信頼できる施工業者は「芝の向きをそろえます」「ジョイントテープや接着剤で固定して段差がでないように調整します」など、明確な説明が返ってきます。

4、施工後のトラブルに対応してもらえなかった

人工芝の施工直後は綺麗に見えていても数週間〜数カ月後に不具合が発生することは珍しくありません。

しかし、施工業者によっては「施工したら終わり」という姿勢でアフター対応をしてくれないケースもあります。

よくある施工後のトラブル例は、次のとおりです。

  • 人工芝がめくれてきた・浮いてきた
  • 継ぎ目が開いて地面が見えるようになった
  • 排水が悪く、水たまりやぬめりが発生した
  • 芝が抜けやすく、ブラッシングしただけで大量に抜ける
  • 人工芝から雑草が突き抜けてきた

対処法

施工後にトラブルが発生した場合に備え、どの範囲まで無償で対応してもらえるかを明確にしておきましょう。
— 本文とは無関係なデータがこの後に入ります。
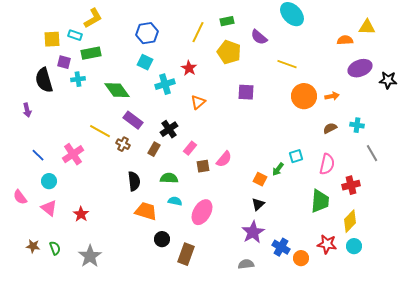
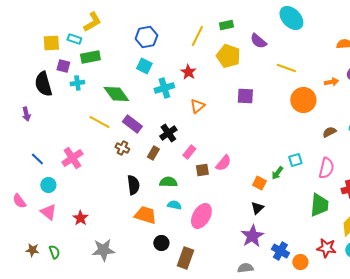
orange arrow: (332, 96) -> (331, 82), moved
yellow line: (100, 131) -> (99, 122), moved
gray star: (90, 256) -> (103, 250), moved, turned 30

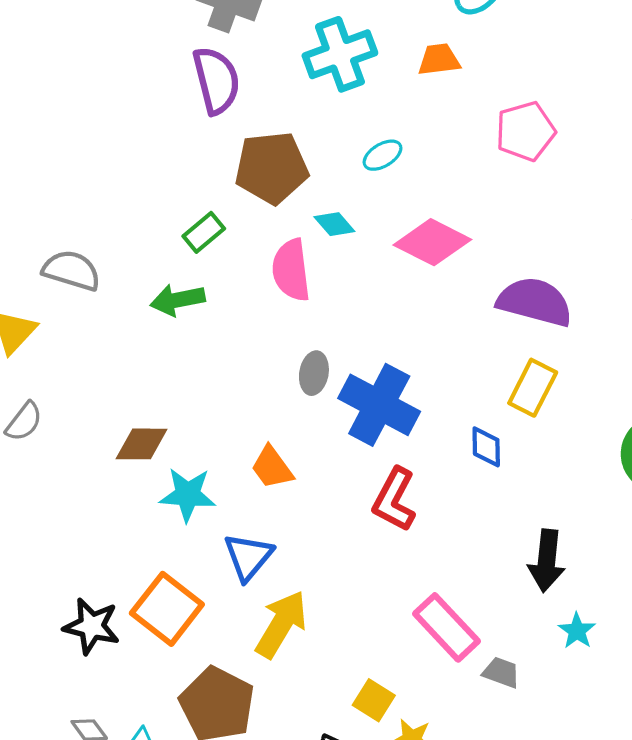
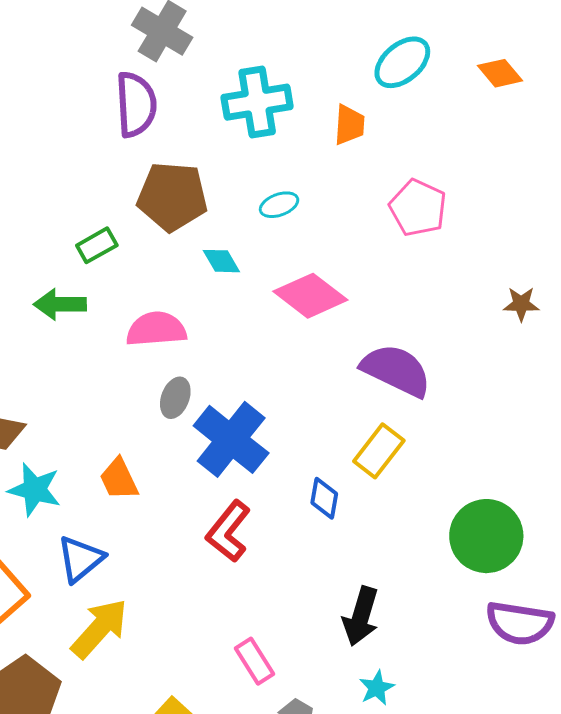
orange trapezoid: (439, 60) -> (349, 125), turned 90
pink pentagon: (525, 131) -> (418, 208), turned 30
pink semicircle: (291, 270) -> (156, 329), moved, turned 82
pink rectangle: (447, 627) -> (254, 661), size x0.7

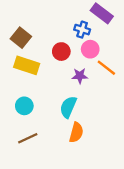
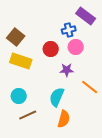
blue cross: (82, 30) -> (69, 30), turned -32
orange line: (106, 68) -> (90, 87), moved
brown line: (28, 138) -> (28, 115), moved

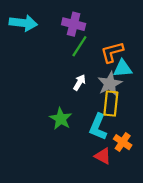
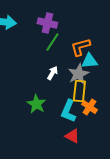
orange cross: (123, 142) -> (89, 107), moved

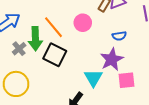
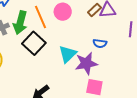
pink circle: (83, 23) -> (63, 12), moved
cyan triangle: (93, 78) -> (68, 54), moved

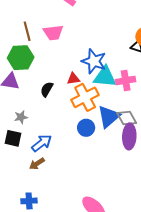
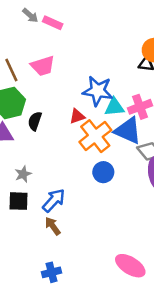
cyan triangle: (105, 77) -> (114, 107), size x0.7
black semicircle: (47, 89) -> (35, 121), moved
blue triangle: (109, 117) -> (128, 131), moved, turned -45
brown arrow: (37, 164) -> (53, 226), turned 98

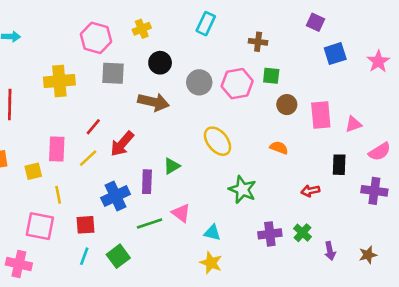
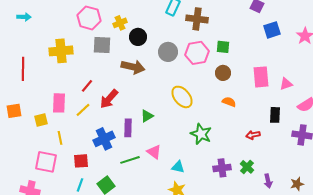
yellow cross: (142, 29) -> (120, 23), moved
brown cross: (258, 42) -> (197, 19), moved, size x1.5
brown circle: (287, 105) -> (223, 73), moved

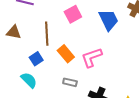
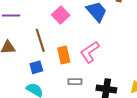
orange rectangle: (66, 54) -> (64, 55), turned 42
blue square: (36, 59) -> (36, 67), turned 32

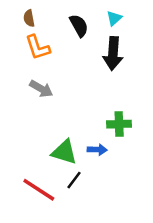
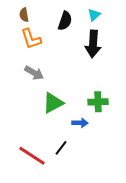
black semicircle: (79, 26) -> (65, 21), turned 48
green triangle: (64, 152) -> (53, 103), moved, turned -45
例えば、「施工後に芝がめくれた場合はどうなりますか?」「排水が悪かったら対応してもらえますか?」といった質問を投げ、対応の誠実さ・明確さを確認します。

まとめ

今回は、人工芝の施工業者選びに失敗しない15のポイントをまとめました。

人工芝は一般的に8〜12年という長期間にわたって使い続けることができるため、最初の施工のクオリティが非常に重要です。

仕上がりの見た目や排水性、安全性に直結するからこそ「安さ」や「スピード」だけで業者を選んでしまうのは大きなリスクになります。

また、施工後のトラブル対応や保証の有無、過去の実績なども含めて、信頼できる業者かどうかを総合的に見極めることが大切です。

本記事で紹介したポイントをもとに、複数社から相見積もりを取り、施工内容や価格、対応の丁寧さを比較検討することで、納得のいく人工芝施工を実現できるはずです。

長く快適に使える人工芝ライフのために、ぜひ業者選びは慎重に行いましょう。